Caring for someone who has passed away is one of the greatest mitzvot a person can perform, Blotner says.
"The Talmud refers to taking care of the dead as a chesed shel emet, which means true kindness," he says. "Once the person is dead, you know that he's never going to repay you for anything, so this is called true kindness ... that you're doing kindness purely for the sake of the mitzvah.
"In general, taking care of a dead person is very high priority in Judaism ... a dead person that has nobody to take care of him and the person that goes and takes care of it, it's considered a major mitzvah to be able to do that," Blotner adds. "Every self-respecting community has a chevra kadisha, which means a burial society, and these have been around from the beginning of society."
Members of the Jewish community formed The Chevra Kadisha of Northern Arizona, Inc., in July. There is not a formal chevra kadisha in Phoenix.
Father and son Raymond and Jonathan Perlman run the Valley's only Jewish funeral home, Sinai Mortuary, to fulfill the needs of the Jewish deceased, regardless of religious denomination.

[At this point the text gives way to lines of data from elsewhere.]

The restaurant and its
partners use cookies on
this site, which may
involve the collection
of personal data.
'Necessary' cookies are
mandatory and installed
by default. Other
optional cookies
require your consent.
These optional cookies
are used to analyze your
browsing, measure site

"According to Jewish law, a Jewish deceased can only be entrusted to Jewish people," Raymond says. "Once a non-Jewish person has gotten involved or interfered ... everything is lost.

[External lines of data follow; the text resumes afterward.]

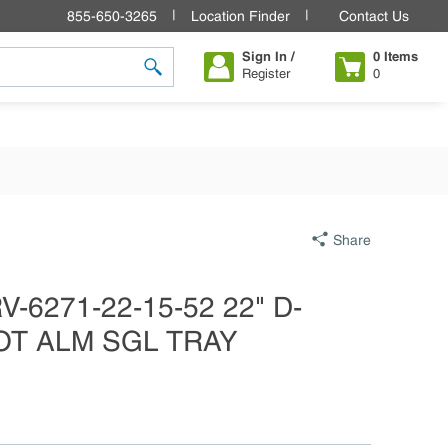
855-650-3265
Location Finder
Contact Us
Sign In /
0
Items
Register
0
submit search
Share
-6271-22-15-52 22" D-
OT ALM SGL TRAY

Sinai works with synagogues to arrange chevra kadisha volunteers, who will ritually wash the body, cover the body in a white shroud, and watch the body between the time of death and the burial.
And the Perlmans are glad to do what they do.
"We know Jewish traditions and we believe in them. It's part of our life," Raymond says.
"We understand the complications of making religious decisions when things have to be done a certain way," he adds. "We serve Reform, Conservative, Orthodox and whatever in between."
Visiting the cemetery
Roughly one year after a person's death, a gravestone is erected. A person can visit the gravesite anytime, but there are also certain days for visiting a gravesite: after shiva ends; on the 30th day of mourning; after 12 months of mourning; on the anniversary, or yahrzeit, of death every year; the day before Rosh Hashana; and the day before Yom Kippur.
"We pray to God at these times and ask our loved one to be an advocate on our behalf," according to aish.com.
Shirley Jacobs makes regular visits with her family to the family burial plots.
"When we go to the cemetery, which we've done all too frequently in the last five years, Aunt Shirl makes her round of all six (husbands and children)," says Straus, Jacob's nephew. "The entire family is aware of it. Sometimes we'll go over, we'll join her one day or another, but it's a very personal thing and it's very powerful. I don't exactly know what type of communication is taking place, but you can tell it's something she's gotta do and she does it every time and that's a painful walk from grave to grave to grave, to grave to grave to grave."
Jacobs says, "People come and pay a condolence call to me and they'll say, 'You'll get over it.' You don't get over it, you learn to live with it if you are lucky."